Determinism in pop culture: Episode 2
In the 2004 movie The Butterfly Effect, Ashton Kutcher’s character tries to fix present-day problems by time-traveling back to his childhood and changing the past. As the movie’s title suggests, he gets more than he bargained for. Each time he tinkers with the past to improve one thing about the present, he makes something else worse. I count this movie as a portrayal of determinism because the butterfly effect applies only to deterministic systems.

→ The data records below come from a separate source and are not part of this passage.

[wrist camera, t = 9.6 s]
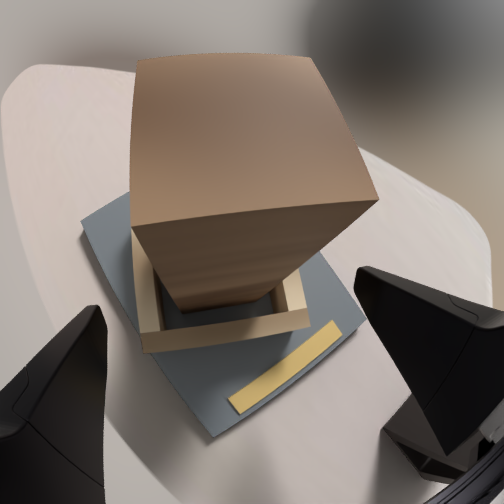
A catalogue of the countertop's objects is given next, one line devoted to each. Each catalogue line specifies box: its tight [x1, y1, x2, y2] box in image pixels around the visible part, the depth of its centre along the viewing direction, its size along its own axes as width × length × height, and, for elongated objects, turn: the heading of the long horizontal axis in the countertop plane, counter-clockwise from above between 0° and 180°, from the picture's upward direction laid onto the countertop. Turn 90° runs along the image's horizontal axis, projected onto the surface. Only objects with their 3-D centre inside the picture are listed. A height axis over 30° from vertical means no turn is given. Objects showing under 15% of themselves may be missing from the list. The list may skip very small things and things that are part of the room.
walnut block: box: [130, 53, 379, 314], centre depth 11 cm, size 4×4×13 cm
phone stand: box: [383, 394, 484, 484], centre depth 12 cm, size 9×6×12 cm, turn 38°
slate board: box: [81, 191, 366, 438], centre depth 18 cm, size 16×12×1 cm
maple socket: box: [131, 228, 311, 354], centre depth 16 cm, size 8×8×3 cm
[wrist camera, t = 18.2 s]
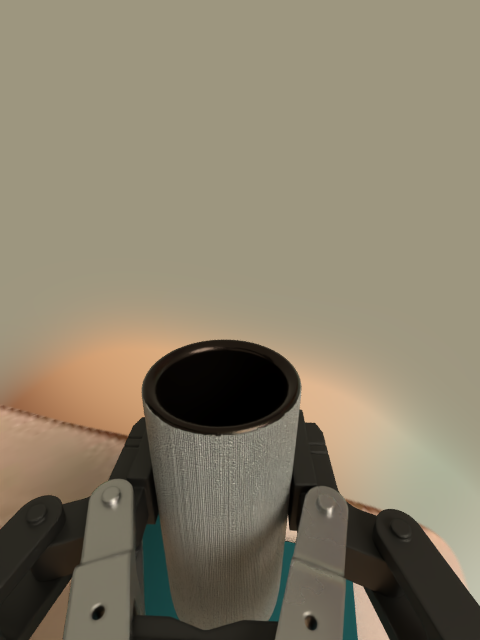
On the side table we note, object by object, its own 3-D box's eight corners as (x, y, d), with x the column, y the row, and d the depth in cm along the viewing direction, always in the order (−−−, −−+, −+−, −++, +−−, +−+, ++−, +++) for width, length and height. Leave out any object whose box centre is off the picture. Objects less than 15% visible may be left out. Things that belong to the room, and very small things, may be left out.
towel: (39, 748, 13) (36, 745, 13) (149, 515, 22) (148, 510, 22) (375, 879, 11) (378, 876, 11) (349, 559, 20) (350, 554, 20)
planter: (173, 667, 11) (136, 449, 7) (169, 536, 15) (143, 345, 11) (295, 629, 12) (331, 416, 8) (261, 516, 16) (272, 332, 12)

I won’t complain here about the usual problems with Hollywood depictions of backward time-travel. Instead, I’ll complain that the movie makes not too much of the butterfly effect but too little. Kutcher’s character, Evan, travels back in time to stop a pedophile from abusing Evan’s childhood friend Kayleigh. He returns to the present only to find that the pedophile abused Kayleigh’s brother instead. Yet removing Kayleigh’s abuse from reality implies changes to the remote past that, almost certainly, preclude the existence of humans in the first place. But leave that aside. The movie underestimates the difference that changing even the recent past makes to the future.
The critic Roger Ebert glimpsed this problem, remarking that the movie’s changes are too “precisely aimed: They apparently affect only the [main] characters…. Do their lives have no effect on the wider world? Apparently not.” I say that Ebert only glimpsed the problem because, given the sensitivity of deterministic systems to even the slightest changes, the trajectories of the main characters themselves should diverge from actuality more drastically than the movie depicts.
Ebert writes that “a butterfly flapping its wings…could result in a hurricane halfway around the world. Yes, although given the number of butterflies and the determination with which they flap their little wings, isn’t it extraordinary how rarely that happens?” That passage contains a misunderstanding. Chaos theory does not predict that the number of hurricanes will be correlated with the number of times butterflies flap their wings. Rather, it says that a huge difference in the future behavior of a system can depend on the slightest difference now. Rewind a calm weather system far enough back, add (or remove) only the flap of a butterfly’s wings, and you can eventually get a hurricane instead.